▶ _Exercise directions_
Rewrite the rows starting at "Úvodní stránka" and ending at "מות מתוך קטעים של ראיית הנסתר,כיפוף חוקי", replacing "StarDance" with "Zprávy" and leaving everything else unchanged.

[Records from a data source]
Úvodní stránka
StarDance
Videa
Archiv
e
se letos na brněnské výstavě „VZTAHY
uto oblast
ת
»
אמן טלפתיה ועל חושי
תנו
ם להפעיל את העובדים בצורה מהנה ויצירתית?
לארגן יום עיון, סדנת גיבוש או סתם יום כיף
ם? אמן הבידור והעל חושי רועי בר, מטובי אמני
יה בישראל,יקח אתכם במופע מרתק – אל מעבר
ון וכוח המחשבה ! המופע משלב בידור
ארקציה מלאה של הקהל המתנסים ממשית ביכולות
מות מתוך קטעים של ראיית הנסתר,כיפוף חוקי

...

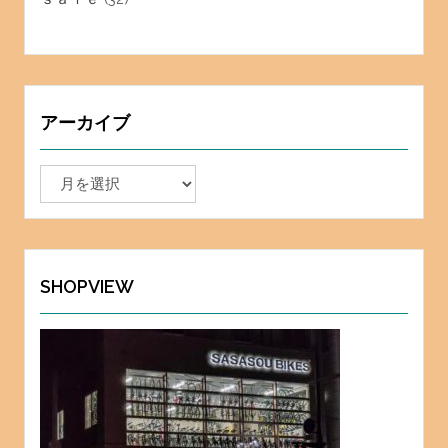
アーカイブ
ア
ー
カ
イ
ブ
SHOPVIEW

...

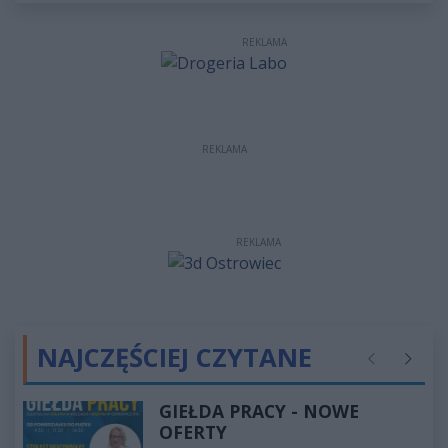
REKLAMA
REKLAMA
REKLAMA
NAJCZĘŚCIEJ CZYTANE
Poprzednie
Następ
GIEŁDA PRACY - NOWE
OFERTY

▶ _Result below_
Úvodní stránka
Zprávy
Videa
Archiv
e
se letos na brněnské výstavě „VZTAHY
uto oblast
ת
»
אמן טלפתיה ועל חושי
תנו
ם להפעיל את העובדים בצורה מהנה ויצירתית?
לארגן יום עיון, סדנת גיבוש או סתם יום כיף
ם? אמן הבידור והעל חושי רועי בר, מטובי אמני
יה בישראל,יקח אתכם במופע מרתק – אל מעבר
ון וכוח המחשבה ! המופע משלב בידור
ארקציה מלאה של הקהל המתנסים ממשית ביכולות
מות מתוך קטעים של ראיית הנסתר,כיפוף חוקי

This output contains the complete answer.